As I understand it, this is the challenge Psalm 27 presents us:  not to give in to despair and thereby ensure the “negative guarantee” of individual, national, and universal destruction.  The psalm challenges each of us, despite all the difficulties and all of our failures, not to give up hope, and not to cease striving.  There may not be any “positive guarantee” of success, but again in the words of the Mishnah Avot:[8]

Rabbi Tarfon used to say: The day is short and the work is great . . . You are not required to complete the work, but neither are you free to desist from it.

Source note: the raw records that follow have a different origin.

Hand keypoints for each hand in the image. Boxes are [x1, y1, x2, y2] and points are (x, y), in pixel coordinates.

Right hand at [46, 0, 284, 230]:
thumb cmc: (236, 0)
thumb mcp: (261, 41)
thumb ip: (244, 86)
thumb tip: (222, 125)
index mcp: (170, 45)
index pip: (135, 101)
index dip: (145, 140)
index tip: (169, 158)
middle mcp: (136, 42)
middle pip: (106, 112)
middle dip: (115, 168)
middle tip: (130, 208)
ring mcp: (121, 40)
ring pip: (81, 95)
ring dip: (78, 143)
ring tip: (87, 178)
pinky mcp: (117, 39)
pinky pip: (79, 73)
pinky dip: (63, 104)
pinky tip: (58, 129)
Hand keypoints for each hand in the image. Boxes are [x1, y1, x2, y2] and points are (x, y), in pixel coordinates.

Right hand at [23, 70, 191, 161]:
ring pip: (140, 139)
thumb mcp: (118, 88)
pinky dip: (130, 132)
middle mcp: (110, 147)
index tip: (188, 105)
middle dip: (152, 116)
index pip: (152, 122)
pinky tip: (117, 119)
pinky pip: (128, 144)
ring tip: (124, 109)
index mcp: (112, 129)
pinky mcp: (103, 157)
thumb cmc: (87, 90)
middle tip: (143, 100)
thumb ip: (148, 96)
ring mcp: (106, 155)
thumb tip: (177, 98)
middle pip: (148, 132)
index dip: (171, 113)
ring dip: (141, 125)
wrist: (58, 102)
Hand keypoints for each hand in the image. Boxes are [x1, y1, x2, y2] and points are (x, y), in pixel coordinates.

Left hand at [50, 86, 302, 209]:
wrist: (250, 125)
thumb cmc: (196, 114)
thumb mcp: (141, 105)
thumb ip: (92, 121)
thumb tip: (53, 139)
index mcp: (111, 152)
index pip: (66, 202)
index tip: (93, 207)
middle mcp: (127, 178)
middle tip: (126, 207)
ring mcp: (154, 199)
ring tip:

And so, even if we, unlike earlier modern generations, can no longer believe confidently in an inevitably better future on all three levels, the psalm says that “even if I do not believe that [I] will see the goodness of the Lord in the land of life, yet hope in the Lord, let your heart be strong and have courage, and hope in the Lord.”

[1] In the Torah, Elul is the sixth month, and Rosh Ha-Shanah falls on “in the seventh month, on the first day of the month” and Yom Kippur “in the seventh month, on the tenth day of the month” (Leviticus 23:24-27 Numbers 29:1-7).
[2] The custom is not mentioned in the classical code Shulḥan `Arukh nor by Rabbi Moses Isserles (1530-1572) in his comments on it. The custom is mentioned in the “Mishnah Berurah” of Rabbi Yisrael Meir Kagan, called “the Ḥafetz Ḥayyim” (Laws of Rosh Ha-Shanah #581:1), noting that reciting Psalm 27 following the morning and evening services is the custom “in our countries.”
[3] This and other explanations are mentioned in the entry “Elul” in Otzar Dinim U-Minhagim (“Digest of Jewish Laws and Customs”), ed. J.D. Eisenstein (New York: Hebrew Publishing Company, 1917), pp. 16-17.
[4] For example, cf. Fleming Jones, Thirty Psalmists (New York: Seabury Press, 1938) and Arthur Weiser, The Psalms, trans. Herbert Hartwell (Philadelphia: Westminster Press, 1962).
[5] Thus in Ezekiel 37:11 in the vision of the dry bones - אבדה תקותנו “our hope is lost.” In “Ha-Tikvah” – the Jewish national anthem which became the anthem of the State of Israel – the phrase is reversed: עוד לא אבדה תקותנו “our hope is not yet lost.”
[6] This was a point on which Moses Mendelssohn sharply disagreed with his friend Gotthold Ephraim Lessing’s belief in human progress from Judaism to Christianity to “the new eternal gospel” of rational religion in his “Education of the Human Race” (Die Erziehung des Menschengeschlechts, 1780). See the discussion in Alexander Altmann, Moses Mendelssohn: A Biographical Study (University of Alabama, 1973, pp. 540-542, and my “Moses Mendelssohn: A Medieval Modernist” in my Jewish Philosophy: Foundations and Extensions: Vol. Two (Lanham: University Press of America), pp. 226-227.
[7] Avot (“Sayings of the Fathers”) 3:2, citing the deputy high-priest, Rabbi Ḥanina, who survived the destruction of Jerusalem in 70 C.E.
[8] Avot 2:20-21. Rabbi Tarfon was also of priestly descent.